While you are finishing off your work week strong, we hope you take the chance to catch up with us and all we have shared throughout this week. From talking about telling the right stories with your data - spatial and beyond - to better planning for emergency situations through Overland Flow modeling...it is all here for the reading!
It is no surprise that visualizing data can allow us to unlock the patterns and secrets it keeps locked away. Why do you think we feel it's so important to analyze your own data from time to time? Starting with a clean slate or not, visualizing can come in many forms - from building maps in ArcGIS to creating analytical dashboards in Tableau.
We must ask ourselves what we want our data to tell us (i.e., what questions we need answers to) as well as what the best means to end are out there.
Thankfully, for those of us who need a nudge in the right direction, Tableau has put together a whitepaper on just that to help determine the most essential steps in telling the right story with the data at your fingertips.

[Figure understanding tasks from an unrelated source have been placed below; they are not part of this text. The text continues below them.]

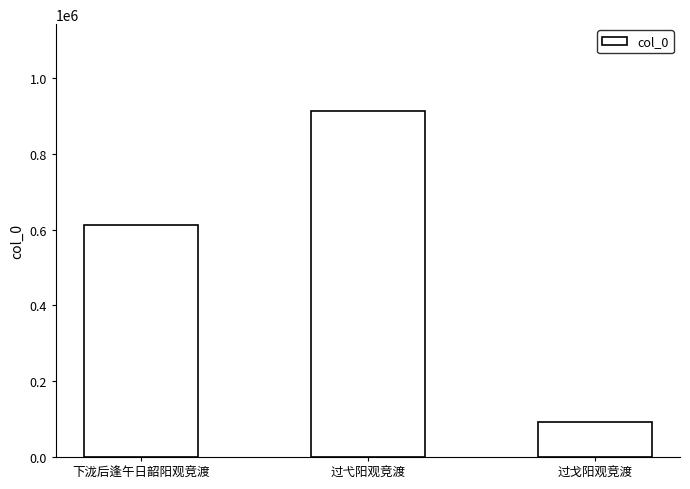

Rank the categories by value from lowest to highest.

过戈阳观竞渡, 下泷后逢午日韶阳观竞渡, 过弋阳观竞渡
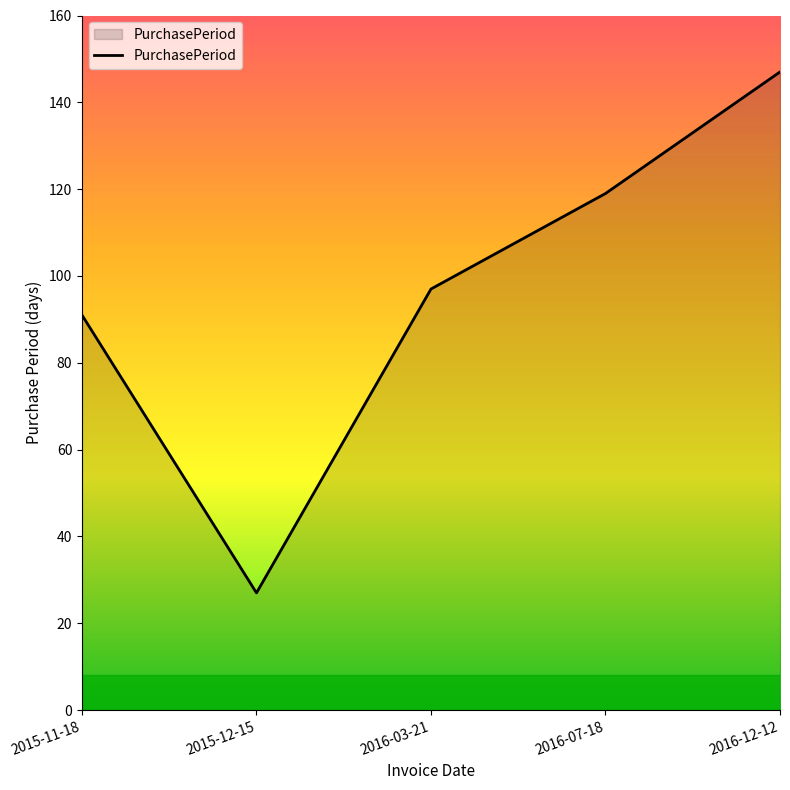

Which has a higher value, 2015-12-15 or 2016-07-18?

2016-07-18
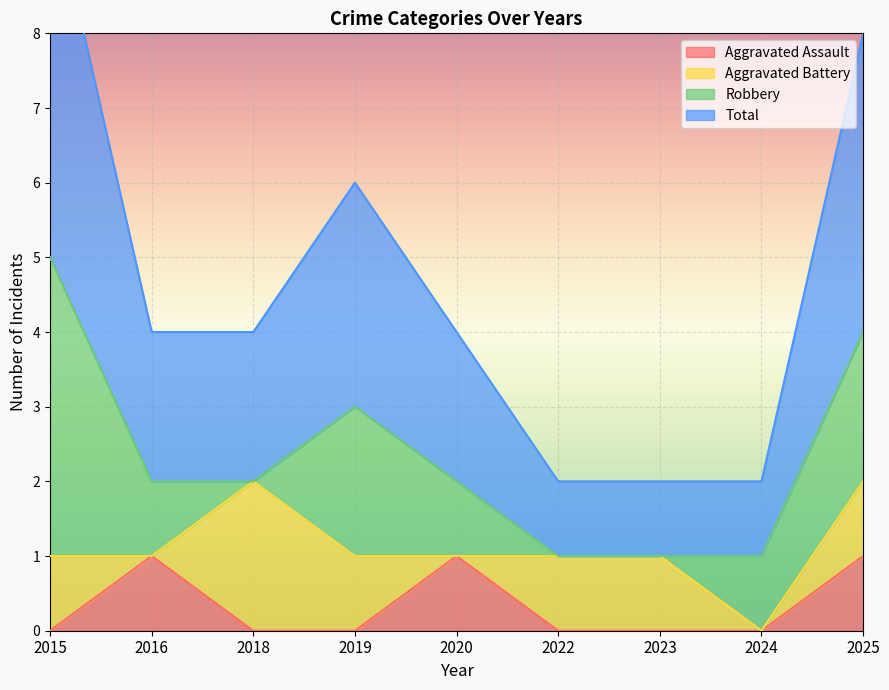

True or false: Total and Aggravated Assault cross at least once.

False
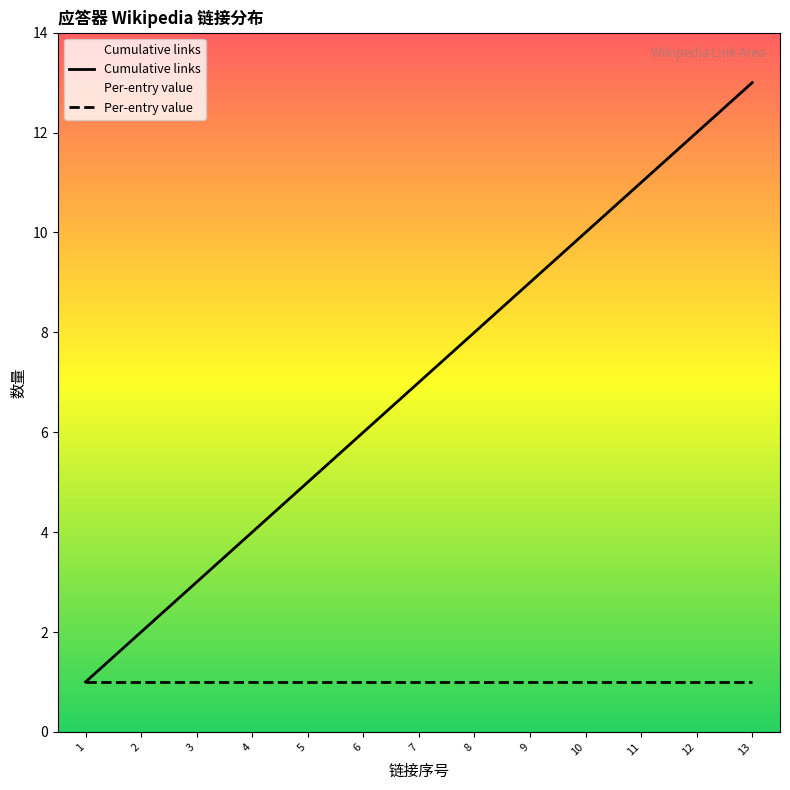

What is the value of the Cumulative links point at the 13th from the left?

13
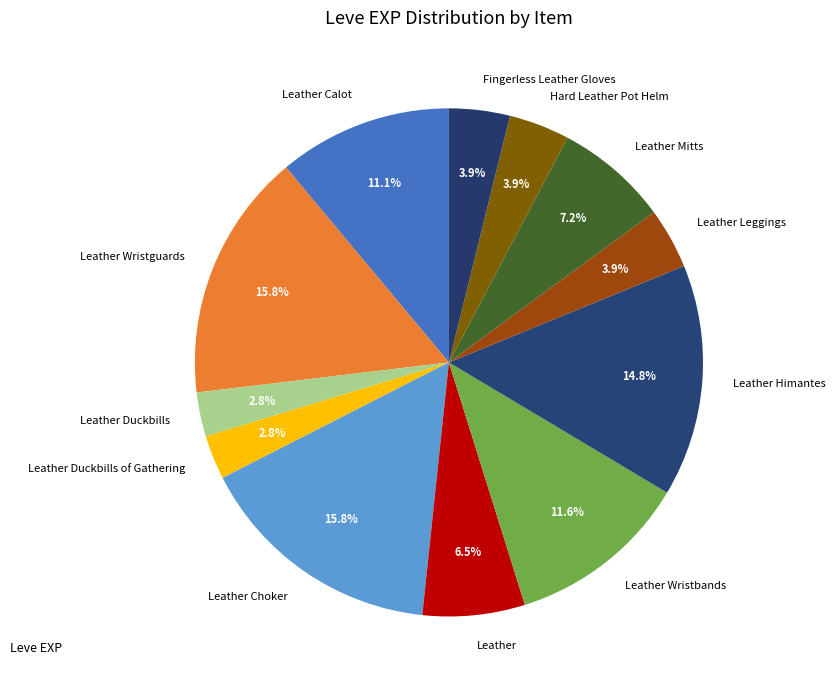

How many segments does this pie chart have?

12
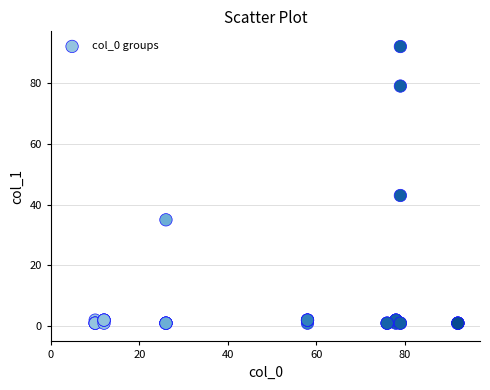

What Y value in the scatter plot is closest to 46?

43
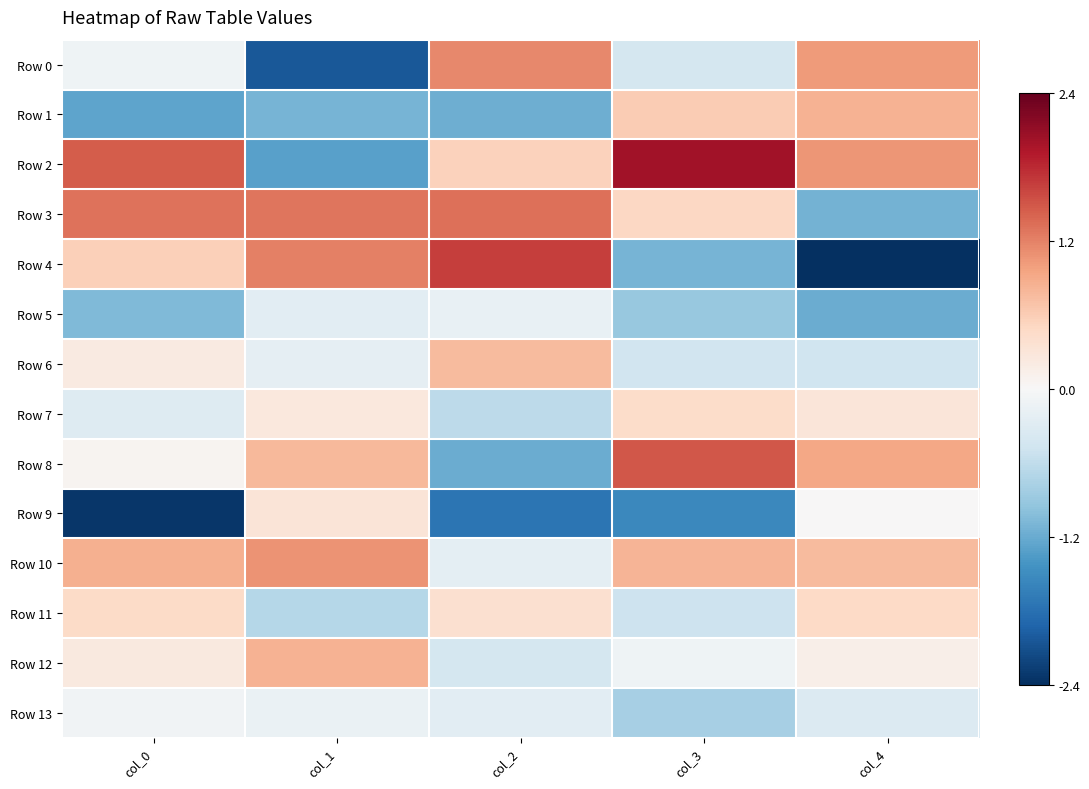

Count the number of data series in this chart.

14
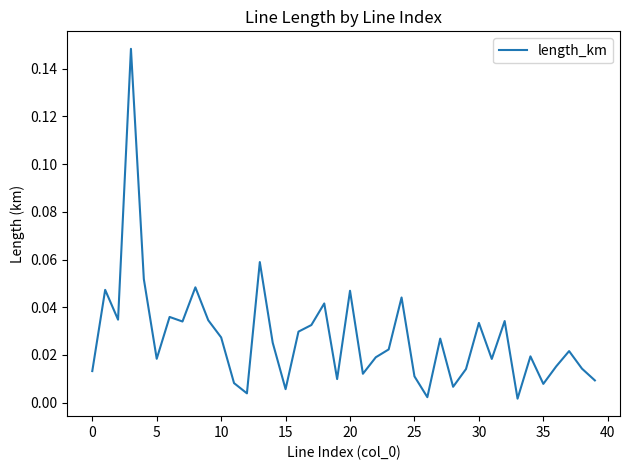

Reading left to right, list all the values displayed in this chart.

0.0	0.0	0.0	0.1	0.1	0.0	0.0	0.0	0.0	0.0	0.0	0.0	0.0	0.1	0.0	0.0	0.0	0.0	0.0	0.0	0.0	0.0	0.0	0.0	0.0	0.0	0.0	0.0	0.0	0.0	0.0	0.0	0.0	0.0	0.0	0.0	0.0	0.0	0.0	0.0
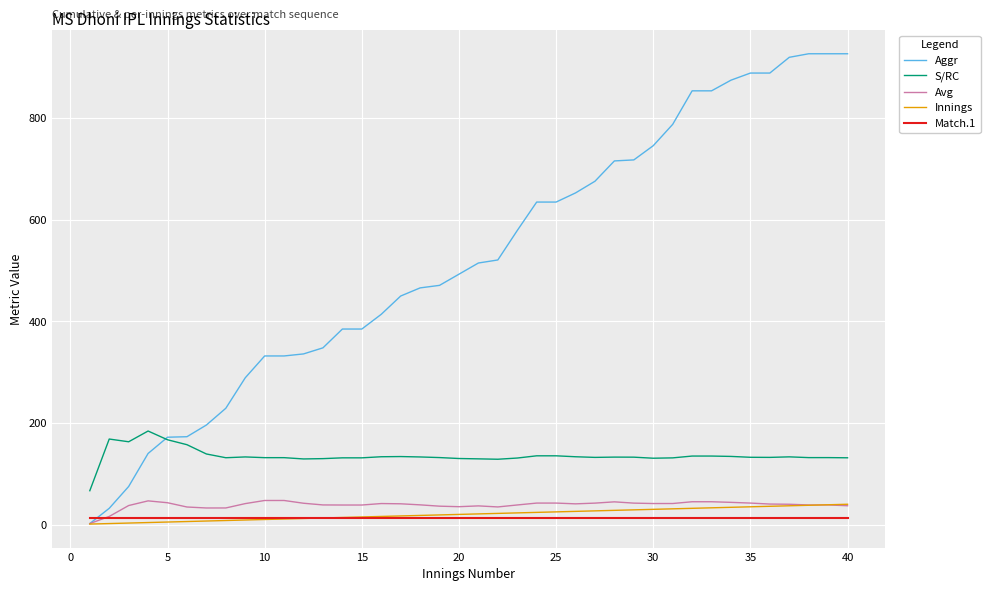

Which series has the largest total across all categories?

Aggr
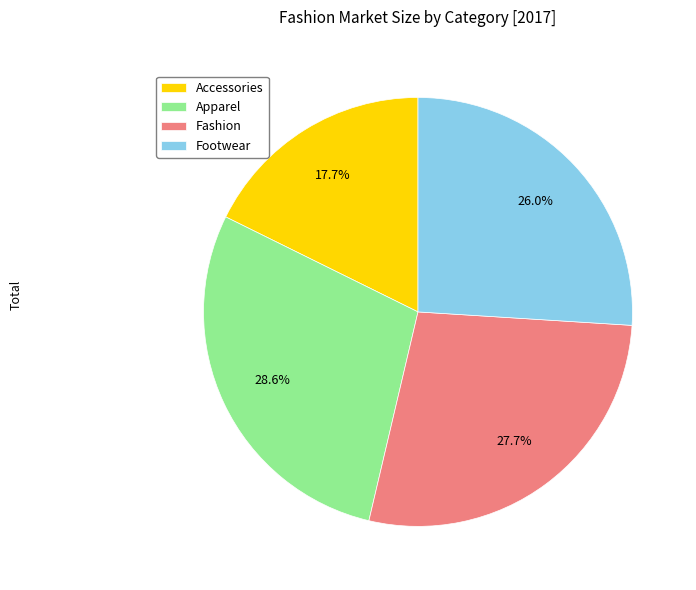

To the nearest percent, what is the average slice percentage?

25%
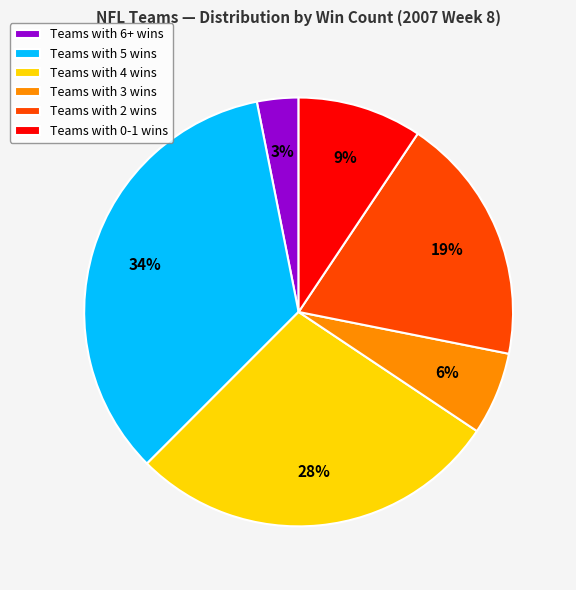

Is Teams with 2 wins the majority of the pie?

No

Planning is essential to all important things in our lives - especially those we do not necessarily enjoy entertaining. There is a reason that planning for a rainy day is a go-to phrase in our society. For companies managing assets whose "rainy day" could result in millions of dollars in damage to their own property, surrounding communities, and the environment, planning is a necessity and not simply a caution. With tools like Integrated Offsite, pipeline teams can prepare by modeling the flow of liquid leaks or spills to determine which areas may be impacted in the event of a spill. By applying Overland Flow modeling to Emergency Management plans, Oil and Gas companies and Emergency Response teams alike can work together in developing a response plan that helps to reduce impact all around. Find out more about this toolkit for ArcGIS here.
The newest generation of the successful RADARSAT program will see three small satellites orbit Earth in tandem to provide detailed environmental data to Canadian researchers and government departments. This program - collectively known as the RADARSAT Constellation Mission (RCM) - consists of three satellites that will replace the current RADARSAT-2 satellite after over a decade of operation.
The original mission was launched in 1995 and the technology involved in environmental monitoring has grown exponentially in function since that time.